* **What to do**
a. List every attorney named in the Ohio appeals opinion.
b. According to the Ohio appeals opinion, how far was Robbie Armstrong thrown?
c. Copy the Ohio appeals opinion starting with "June 19, 2009." and going on through "L.P.A., (For Defendant-Appellant).", swapping "Assistant Prosecutor" for "Deputy Prosecutor".

Court of Appeals of Ohio, Eleventh District, Lake County
Jun 19, 2009
2009 Ohio 2949 (Ohio Ct. App. 2009)

Opinion

No. 2008-L-106.

June 19, 2009.

Criminal Appeal from the Court of Common Pleas, Case No. 07 CR 000443.

Reversed; sentence vacated.

Charles E. Coulson, Lake County Prosecutor, and Teri R. Daniel, Assistant Prosecutor, (For Plaintiff-Appellee).

Michael B. Bowler and Matthew L. Rizzi, Jr., Blakemore, Meeker Bowler Co., L.P.A., (For Defendant-Appellant).


OPINION


{¶ 1} James Leslie Dye appeals from the judgment entries of the Lake County Court of Common Pleas, denying his motions to dismiss, and to apply the aggravated vehicular homicide statute existing in August 1999 to his case. Mr. Dye was eventually sentenced to a nine year term of imprisonment, less eighteen months previously served for aggravated vehicular assault. We reverse, and vacate Mr. Dye's sentence.

{¶ 2} August 10, 1999, Mr. Dye, operating his Dodge pickup while under suspension, struck thirteen year old Robbie Armstrong as the latter retrieved his family's mail at their home in Concord Township, Lake County, Ohio. Robbie was thrown some seventy-five feet, and suffered injuries leaving him a quadriplegic, perpetually dependent on a breathing machine. Peace officers responding to the scene found Mr. Dye extremely agitated, insisting Robbie had run in front of his truck. Mr. Dye smelled of alcoholic beverages, slurred his speech, and admitted to consuming seven beers. He was placed under arrest, but refused any breathalyzer test.

* **Data excerpts**
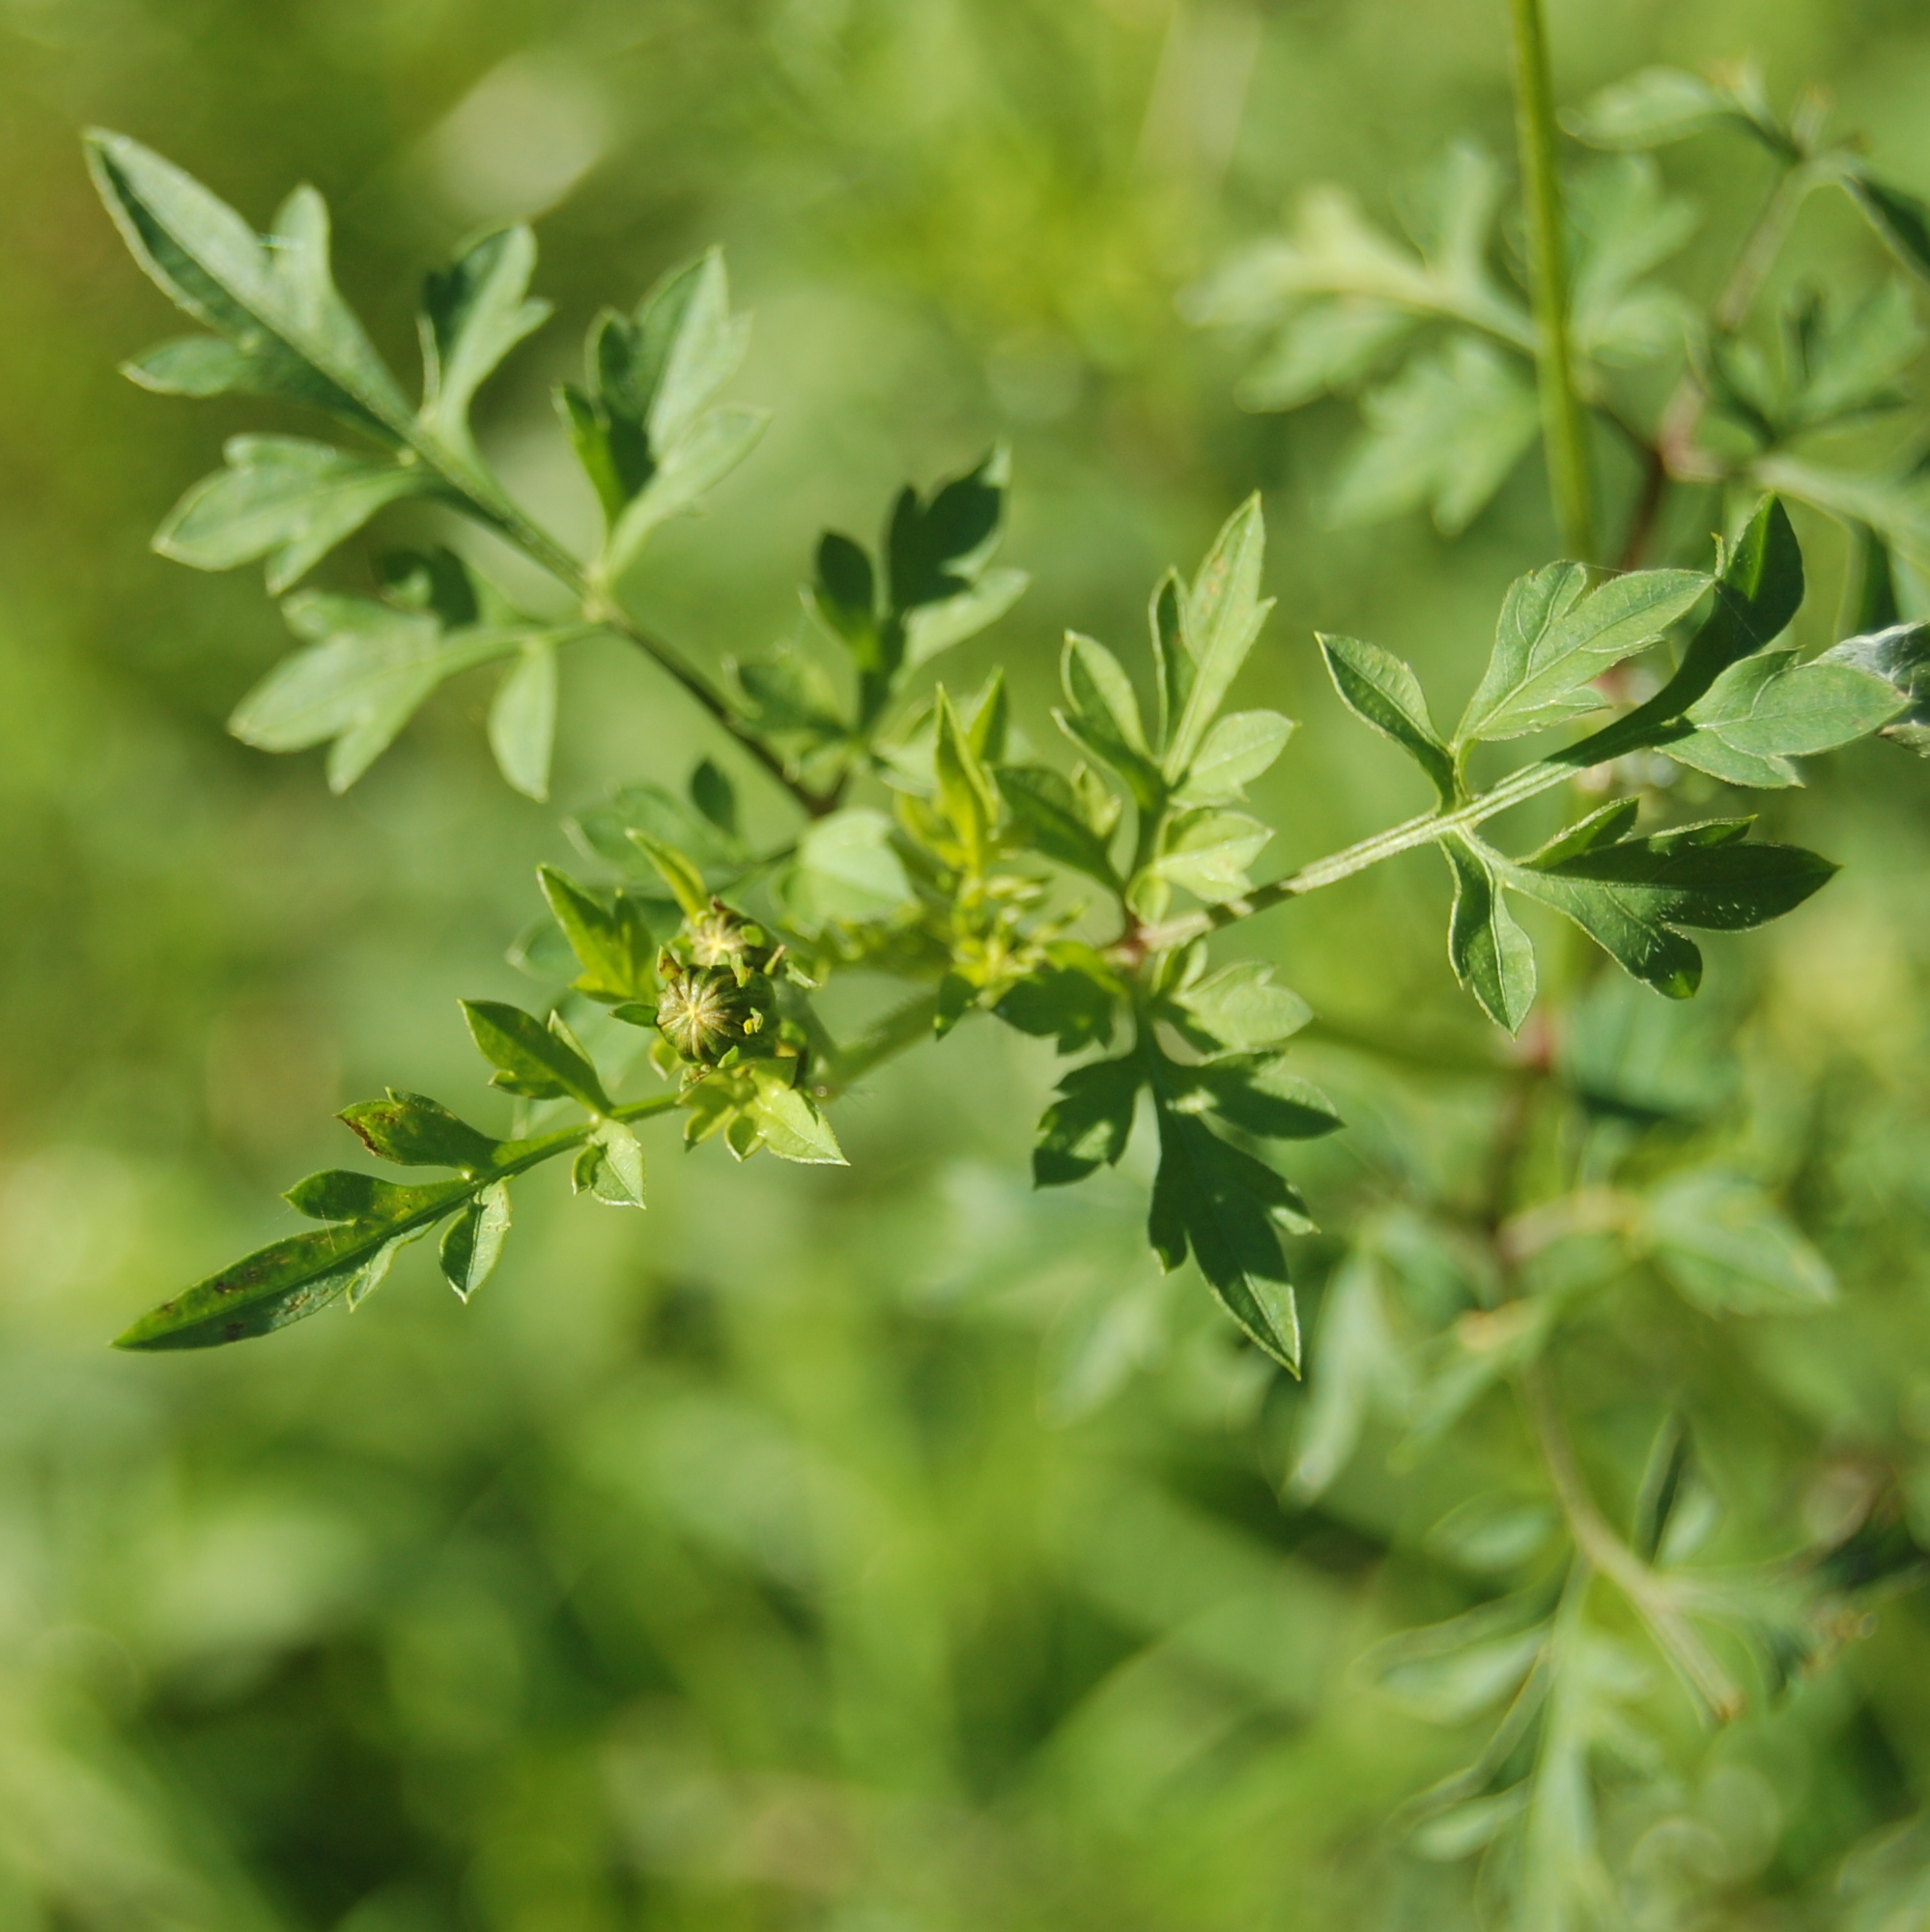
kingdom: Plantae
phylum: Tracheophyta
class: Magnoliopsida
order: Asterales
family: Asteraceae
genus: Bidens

...

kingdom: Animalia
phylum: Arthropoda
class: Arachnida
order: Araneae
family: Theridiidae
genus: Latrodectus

* * *

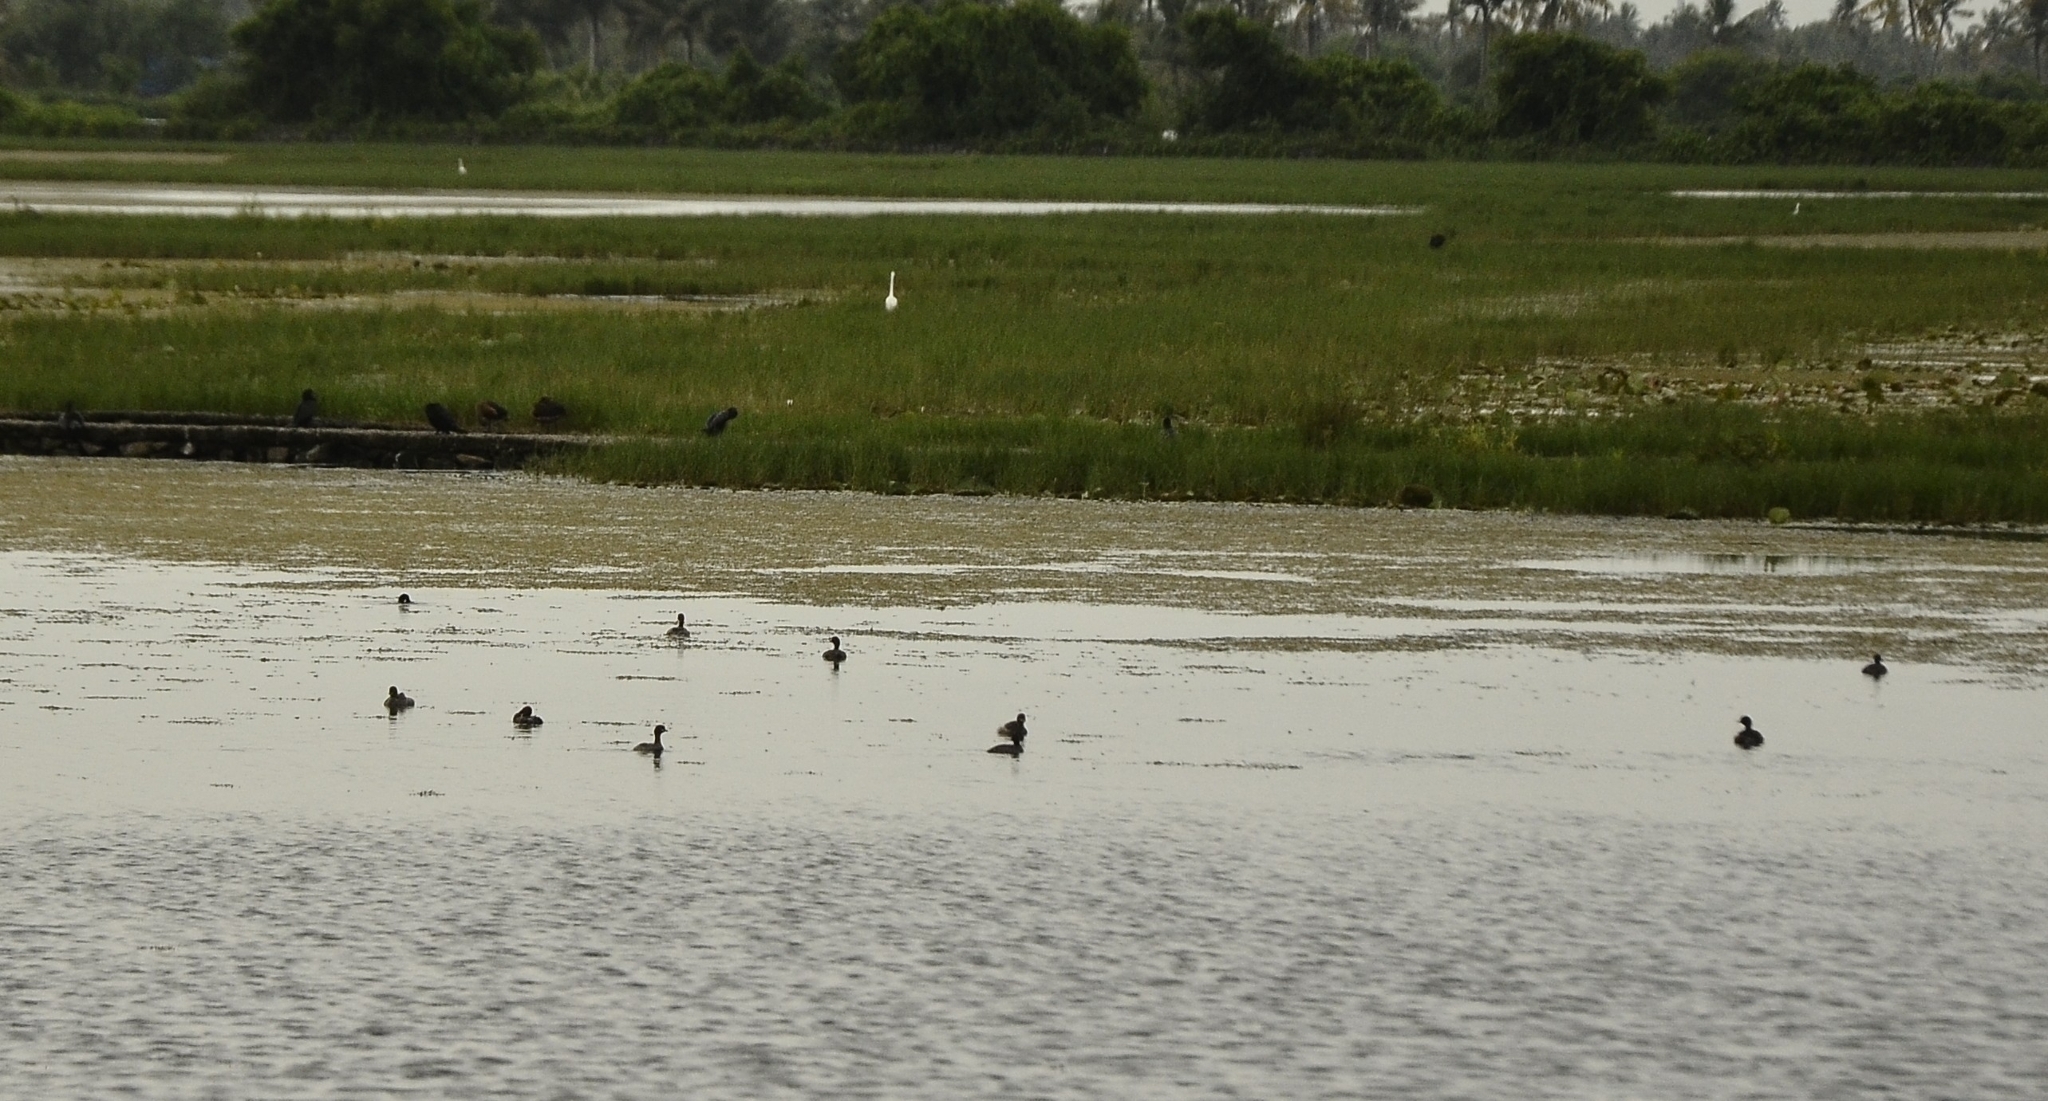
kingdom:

* **Answers for this exercise**
a. Charles E. Coulson; Teri R. Daniel; Michael B. Bowler; Matthew L. Rizzi, Jr.

b. Some seventy-five feet.

c.
June 19, 2009.

Criminal Appeal from the Court of Common Pleas, Case No. 07 CR 000443.

Reversed; sentence vacated.

Charles E. Coulson, Lake County Prosecutor, and Teri R. Daniel, Deputy Prosecutor, (For Plaintiff-Appellee).

Michael B. Bowler and Matthew L. Rizzi, Jr., Blakemore, Meeker Bowler Co., L.P.A., (For Defendant-Appellant).